++++ Texto de origem ++++
Aplicativo mostra bilhetes que pagam transporte em Milão; um deles ganhou o carimbo de ""usado""  - Roseli Andrion/UOL
Aplicativo mostra bilhetes que pagam transporte em Milão; um deles ganhou o carimbo de ''usado'' Imagem: Roseli Andrion/UOL

Roseli Andrion

Do UOL, em Milão (Itália)

29/10/2012 06h02

O desafio de andar por aí sem carteira deixou de ser um desafio -- pelo menos em Milão, onde tudo o que se precisa é um celular. Foi o que concluiu a reportagem ao sair pela cidade com um telefone que usa tecnologia NFC (near field communication, sistema de comunicação entre aparelhos por proximidade): com ele, conseguimos pagar passagem no transporte público e fazer (pequenas) compras. O modelo de testes, um Galaxy Mini 2, foi emprestado pela organização do NFC and Mobile Money Summit, evento realizado em Milão na semana passada para discutir essa tecnologia do “dinheiro móvel”. 

No Brasil já existem aparelhos com essa tecnologia e também iniciativas para viabilizar esse tipo de pagamento. No entanto, ainda não dá para deixar a carteira em casa, contando apenas com o celular, como na cidade italiana.

Nos testes em Milão, o aplicativo que fez o celular virar carteira foi o TIM Wallet (sim, a mesma operadora do Brasil, mas que na Itália está um pouco mais adiantada). Nele, quatro “cartões”: um para o transporte (com dois bilhetes de 24h para serem usados em ônibus, metrô, bonde e trem), um para compras em lojas (com 15 euros, cerca de R$ 40), um para uso em máquinas e outro para acesso interativo ao museu de Ciência e Tecnologia. Um mapa dentro do próprio aplicativo mostra os locais onde o pagamento via NFC é aceito.
++++ Linhas de dados ++++
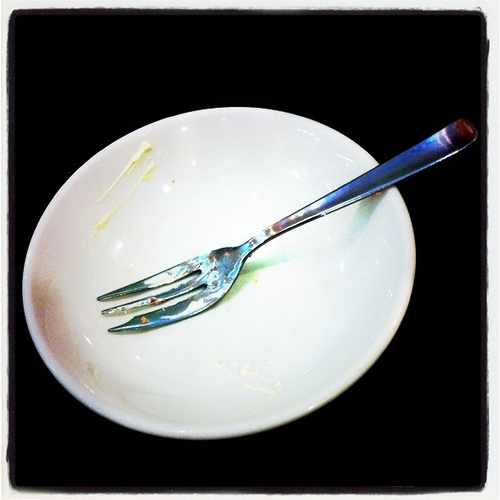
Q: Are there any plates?
A: Yes, there is a plate.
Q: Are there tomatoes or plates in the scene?
A: Yes, there is a plate.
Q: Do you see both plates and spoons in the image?
A: No, there is a plate but no spoons.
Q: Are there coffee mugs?
A: No, there are no coffee mugs.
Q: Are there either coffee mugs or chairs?
A: No, there are no coffee mugs or chairs.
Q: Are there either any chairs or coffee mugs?
A: No, there are no coffee mugs or chairs.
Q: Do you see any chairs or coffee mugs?
A: No, there are no coffee mugs or chairs.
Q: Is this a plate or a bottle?
A: This is a plate.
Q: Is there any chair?
A: No, there are no chairs.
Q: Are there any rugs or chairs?
A: No, there are no chairs or rugs.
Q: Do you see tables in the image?
A: Yes, there is a table.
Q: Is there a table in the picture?
A: Yes, there is a table.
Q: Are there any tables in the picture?
A: Yes, there is a table.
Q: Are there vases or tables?
A: Yes, there is a table.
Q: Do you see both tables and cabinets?
A: No, there is a table but no cabinets.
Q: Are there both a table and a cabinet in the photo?
A: No, there is a table but no cabinets.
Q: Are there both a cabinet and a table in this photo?
A: No, there is a table but no cabinets.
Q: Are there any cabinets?
A: No, there are no cabinets.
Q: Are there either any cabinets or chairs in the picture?
A: No, there are no cabinets or chairs.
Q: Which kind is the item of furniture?
A: The piece of furniture is a table.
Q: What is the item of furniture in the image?
A: The piece of furniture is a table.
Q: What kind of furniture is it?
A: The piece of furniture is a table.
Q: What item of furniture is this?
A: That is a table.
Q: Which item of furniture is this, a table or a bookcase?
A: That is a table.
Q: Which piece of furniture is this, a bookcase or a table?
A: That is a table.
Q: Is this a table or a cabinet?
A: This is a table.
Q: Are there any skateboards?
A: No, there are no skateboards.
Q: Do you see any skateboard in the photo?
A: No, there are no skateboards.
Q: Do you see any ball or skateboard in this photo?
A: No, there are no skateboards or balls.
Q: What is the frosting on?
A: The frosting is on the plate.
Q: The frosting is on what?
A: The frosting is on the plate.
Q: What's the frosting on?
A: The frosting is on the plate.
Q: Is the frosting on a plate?
A: Yes, the frosting is on a plate.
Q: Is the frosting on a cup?
A: No, the frosting is on a plate.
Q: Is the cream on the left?
A: Yes, the cream is on the left of the image.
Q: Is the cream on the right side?
A: No, the cream is on the left of the image.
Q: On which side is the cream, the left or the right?
A: The cream is on the left of the image.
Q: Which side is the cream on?
A: The cream is on the left of the image.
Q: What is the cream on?
A: The cream is on the plate.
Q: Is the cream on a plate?
A: Yes, the cream is on a plate.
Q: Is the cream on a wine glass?
A: No, the cream is on a plate.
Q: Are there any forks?
A: Yes, there is a fork.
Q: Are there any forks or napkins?
A: Yes, there is a fork.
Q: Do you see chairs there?
A: No, there are no chairs.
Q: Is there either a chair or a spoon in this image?
A: No, there are no chairs or spoons.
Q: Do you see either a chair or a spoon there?
A: No, there are no chairs or spoons.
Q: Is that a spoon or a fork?
A: That is a fork.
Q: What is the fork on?
A: The fork is on the plate.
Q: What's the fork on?
A: The fork is on the plate.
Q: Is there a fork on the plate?
A: Yes, there is a fork on the plate.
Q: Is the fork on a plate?
A: Yes, the fork is on a plate.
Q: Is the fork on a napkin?
A: No, the fork is on a plate.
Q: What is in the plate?
A: The fork is in the plate.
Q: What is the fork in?
A: The fork is in the plate.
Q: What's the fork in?
A: The fork is in the plate.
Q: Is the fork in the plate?
A: Yes, the fork is in the plate.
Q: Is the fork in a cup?
A: No, the fork is in the plate.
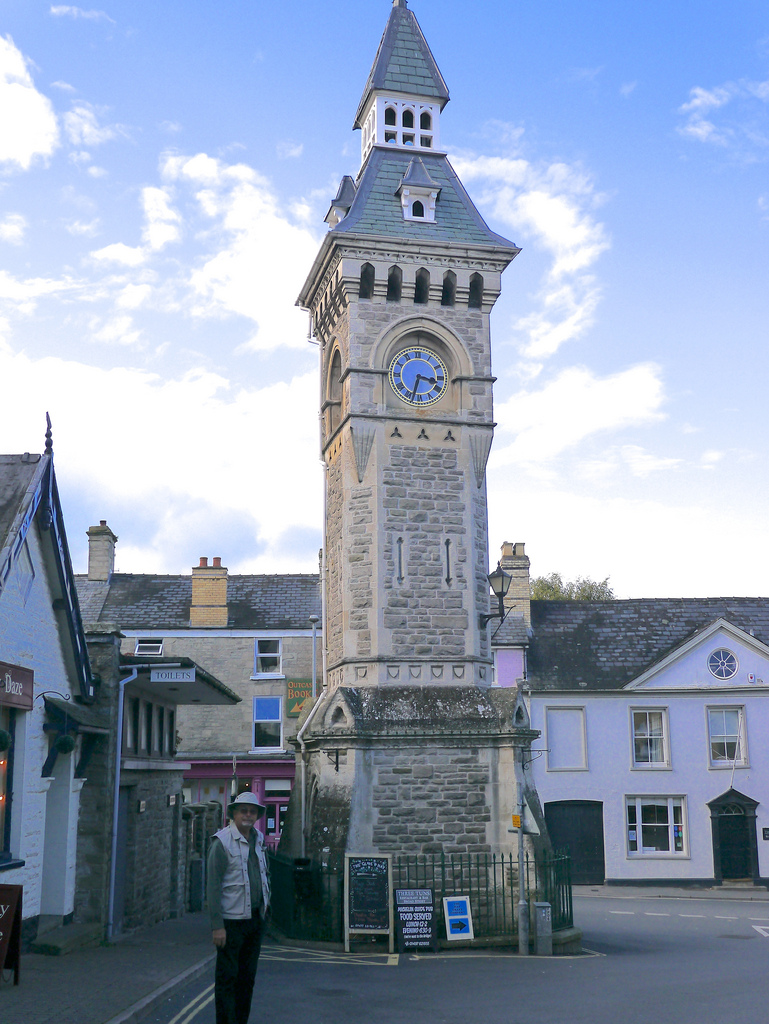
++++
Tarefa proposta =>
Por favor, substitua "celular" por "smartphone" no trecho do texto sobre pagamentos com celular em Milão que abre com as palavras "O desafio de" e fecha com "na cidade italiana.", e apresente esse trecho novamente.

Resultado do exercício =>
O desafio de andar por aí sem carteira deixou de ser um desafio -- pelo menos em Milão, onde tudo o que se precisa é um smartphone. Foi o que concluiu a reportagem ao sair pela cidade com um telefone que usa tecnologia NFC (near field communication, sistema de comunicação entre aparelhos por proximidade): com ele, conseguimos pagar passagem no transporte público e fazer (pequenas) compras. O modelo de testes, um Galaxy Mini 2, foi emprestado pela organização do NFC and Mobile Money Summit, evento realizado em Milão na semana passada para discutir essa tecnologia do “dinheiro móvel”. 

No Brasil já existem aparelhos com essa tecnologia e também iniciativas para viabilizar esse tipo de pagamento. No entanto, ainda não dá para deixar a carteira em casa, contando apenas com o smartphone, como na cidade italiana.